While on one level, I relish the professional challenge of counseling a couple who will pose unique circumstances, there are times when I struggle to maintain my composure. These are not men who have seen their erections soften over the past 10 years and now mourn what has been lost and wonder if something can be regained. Neither are these women who have dealt with the physical changes after menopause that have made penetration painful. These are young adults who should be complaining that their sex life is underwhelming because their toddler doesn’t sleep through the night or because the woman is pregnant again and her large abdomen requires some acrobatics to be comfortable or possible.
Instead, I hear about the need to delay taking pain medications so that the man can perhaps get an erection, and as a result, he is so distracted by the pain in his abdomen that his wife gets upset that he appears to not be in the moment. And she feels guilty because she knows that her desire for him is, in part, an attempt to make memories before he is gone. And how—one woman asks me when I see her alone for one session—can she find the desire to be sexual with her husband when his brain cancer has changed his personality so much that he doesn’t act or react like the man she fell in love with and she’s not even sure that she loves him anymore?
As they talk, tears leaking from their eyes and down their cheeks, cheeks that are so smooth now, unchanged by years, I find myself holding my breath so that I don’t cry because that would be unprofessional and, I believe, not helpful to them or me. Their words and the situations they describe cause my chest to ache, and often it feels like there are tiny cracks developing between the muscle fibers in my heart.

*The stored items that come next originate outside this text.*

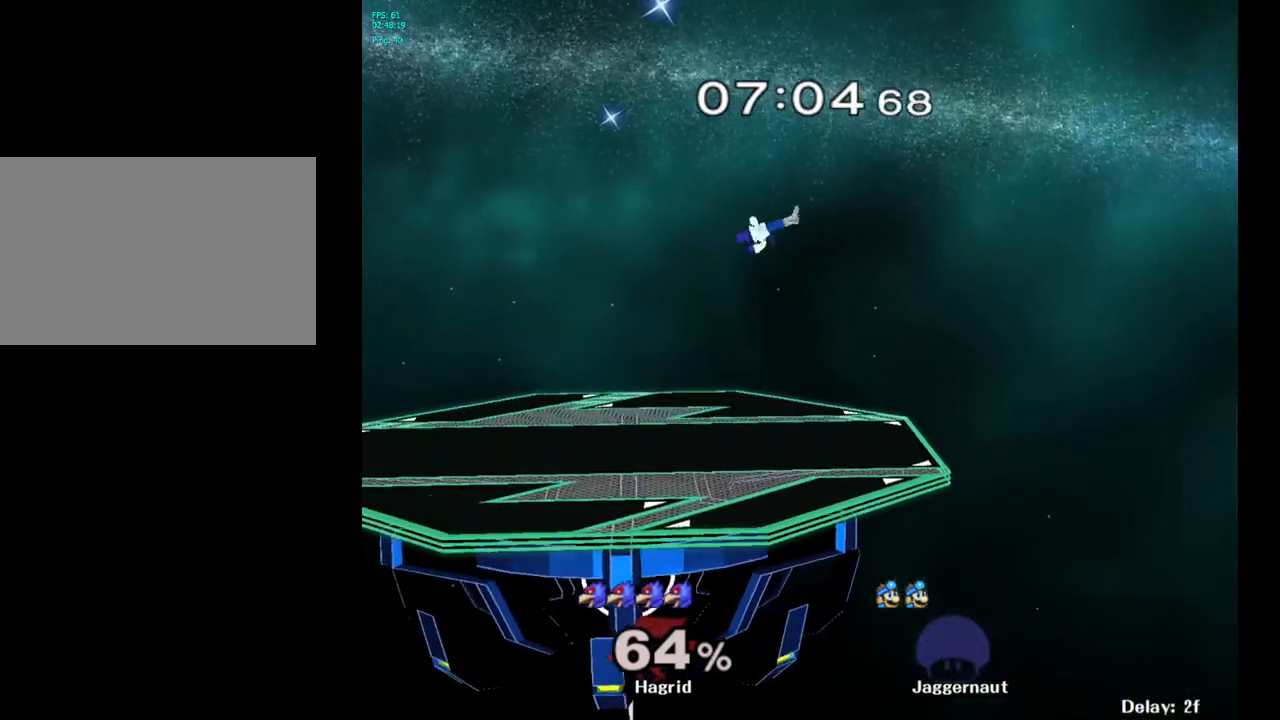
{"buttons": ["R1"], "left_stick": "right", "right_stick": "center", "events": [[233, "left_stick", "right"], [367, "R1", "down"]]}
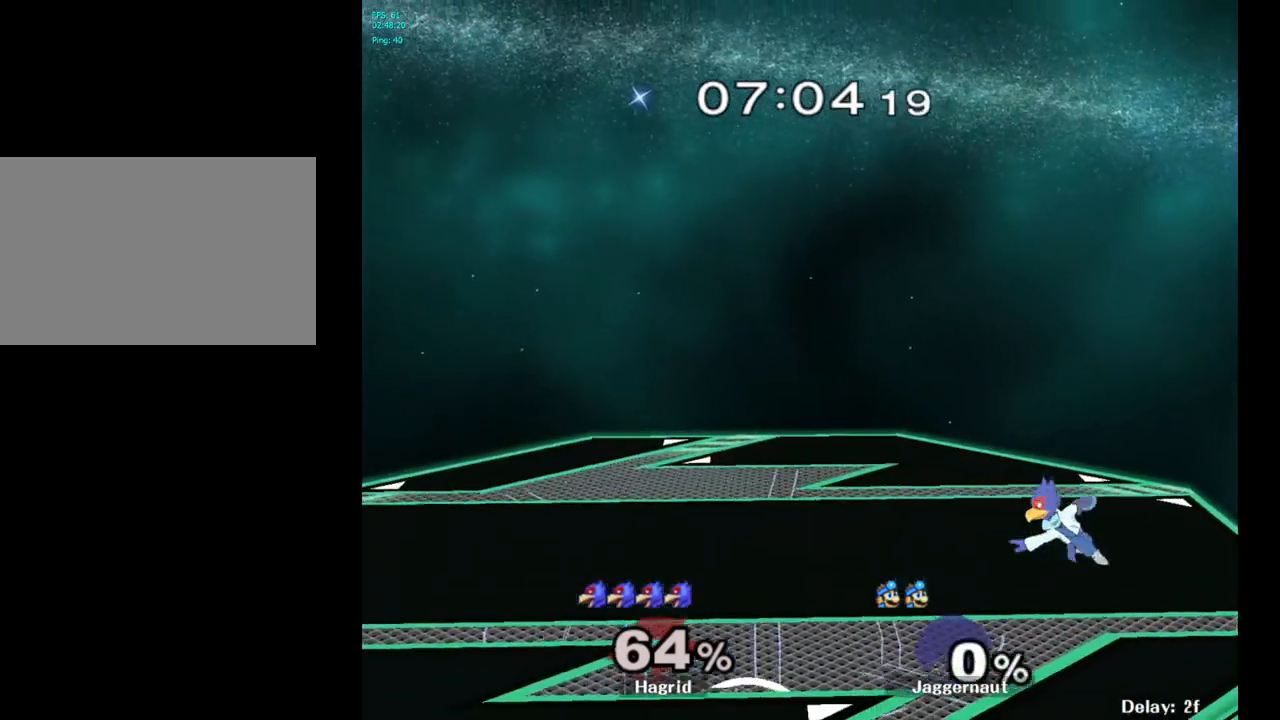
{"buttons": [], "left_stick": "right", "right_stick": "center", "events": [[83, "R1", "up"]]}
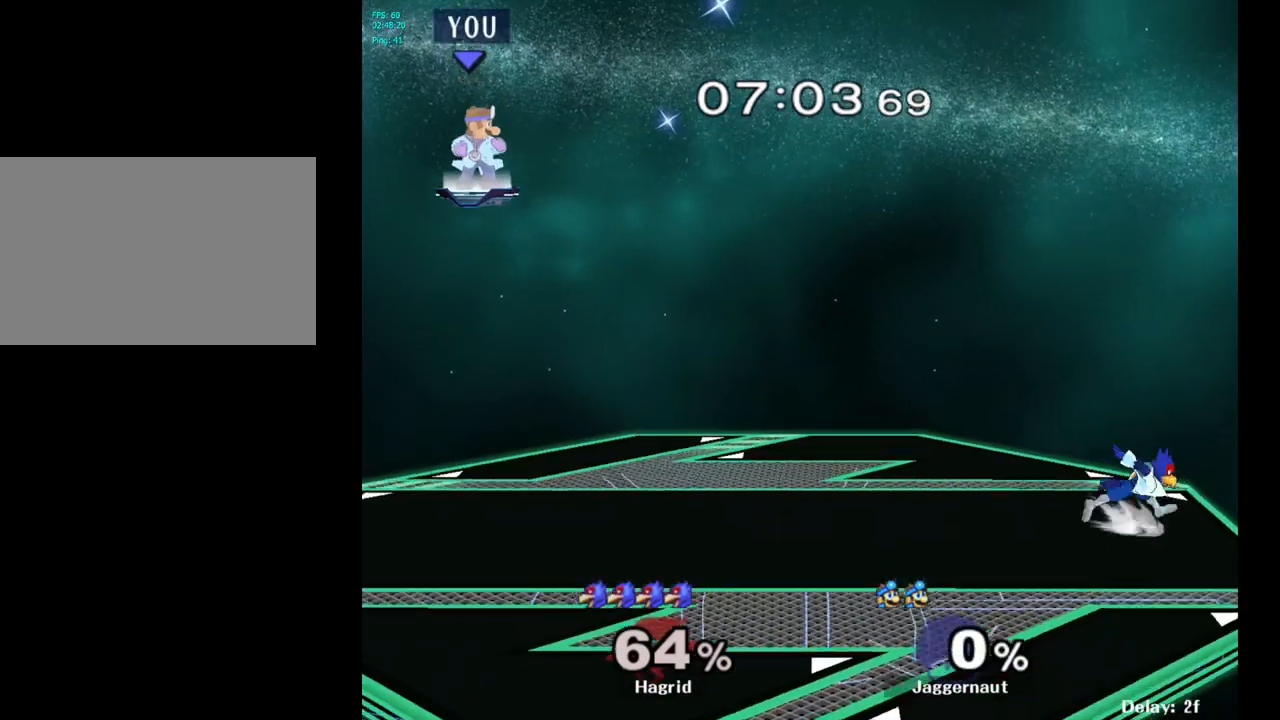
{"buttons": [], "left_stick": "right", "right_stick": "center", "events": []}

I have also started counseling a number of young women who have negotiated and borne the stresses of treatment alone. They come to see me to ask how to talk about their cancer with prospective partners, and when they should disclose their diagnosis, and how should they plan to be naked in front of a stranger with an empty chest wall where their breast used to be. Despite writing two books on the topic—This Should Not Be Happening and Meeting the Need for Psychosocial Care in Young Adults with Cancer—I tell them that there is no right or wrong way. I tell them what I have learned from others like them or from the scant literature. And inside, I rage against a disease that has delayed the living of their lives and the loving that could have and should have been instead of pain and suffering.
And when they leave my office, I close the door and sit in the silence left behind. The pain remains in the air, like the barest hint of perfume after someone has left the room. In that moment, I question if I helped them enough or at all. I allow myself to be angry at what life has thrown at them, and I marvel that despite it all, they still want to try to find love or to make their love better.
Their openness and vulnerability in my presence humbles me, and I am grateful that I chose this work— or it chose me—and that by their repeated visits, perhaps I am helping after all. And in my car going home, I allow myself to cry, silently with no attempt to dry my cheeks. I feel my heart beating in my chest and those tiny fractures caused by their words. In those minutes heading for home, I am reminded of everything in my life that I am so grateful for and I feel comfort.
They say that the microscopic tears in our muscles caused by lifting weights make our muscles stronger and bigger. I certainly hope that applies to our heart muscle too.